The Independent Corrupt Practices and other related offences Commission (ICPC) has said it will appeal the court verdict ordering the immediate release of Dibu Ojerinde, ex-registrar of the Joint Admissions and Matriculation Board (JAMB). Early this week, a Federal High Court in Abuja ordered ICPC to release Ojerinde and pay him N1 million damages for unlawful detention.
Obiora Egwuatu, presiding judge, also awarded N200,000 fine against the ICPC as the cost of instituting the suit against the former JAMB registrar. In March 2021, Ojerinde was arrested by the ICPC. Four months later, he was arraigned on an 18-count charge bordering on alleged misappropriation of funds to the tune of N5.2 billion while in office.
He was later granted bail while the trial continued. In January 2023, Ojer- inde was re-arrested by the ICPC at the court premises. Subsequently, the former JAMB registrar sued ICPC for allegedly violating his right to dignity and liberty.
Delivering judgment on Tuesday, Egwuatu held that though Ojerinde’s re- arrest was legal and lawful based on the search warrant obtained from the chief judge of the court, the anti-graft commission ought to have obtained a detention warrant.
The judge held that detaining the applicant without a proper order and not arraigning him was a breach of his fundamental right to liberty. In a statement issued yesterday, Azuka Ogugua, ICPC spokesperson, said the Commission “intends to appeal the ruling of the court.

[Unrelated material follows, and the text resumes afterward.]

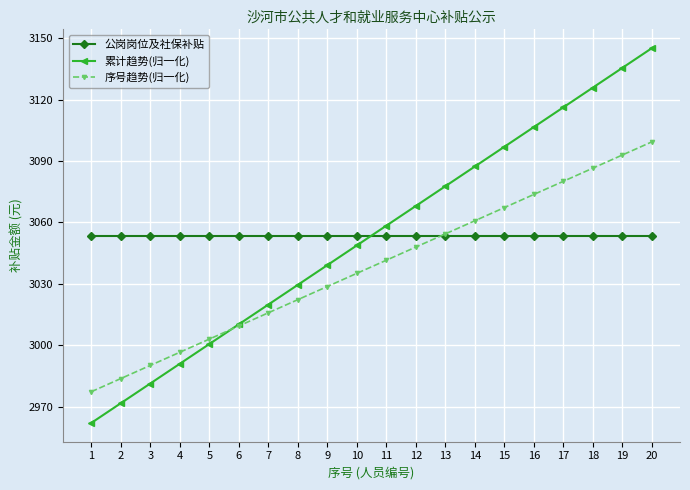

Reading left to right, extract all data points from this chart.

公岗岗位及社保补贴: 3053.6	3053.6	3053.6	3053.6	3053.6	3053.6	3053.6	3053.6	3053.6	3053.6	3053.6	3053.6	3053.6	3053.6	3053.6	3053.6	3053.6	3053.6	3053.6	3053.6
累计趋势(归一化): 2962.0	2971.6	2981.2	2990.9	3000.5	3010.2	3019.8	3029.5	3039.1	3048.7	3058.4	3068.0	3077.7	3087.3	3097.0	3106.6	3116.2	3125.9	3135.5	3145.2
序号趋势(归一化): 2977.2	2983.7	2990.1	2996.5	3002.9	3009.4	3015.8	3022.2	3028.7	3035.1	3041.5	3047.9	3054.4	3060.8	3067.2	3073.7	3080.1	3086.5	3092.9	3099.4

“The anti-corruption agency had a valid warrant issued by the Chief Judge of the Federal High Court dated 6th December, 2022. “Ojerinde had used several false names, aliases and forged means of identification such as Akanbi Lamidi, Adeniyi Banji, Habibulahi Lamidi, Joshua Olaniran Olakuleyin, etc., to perpetrate his corrupt practices through various banks.”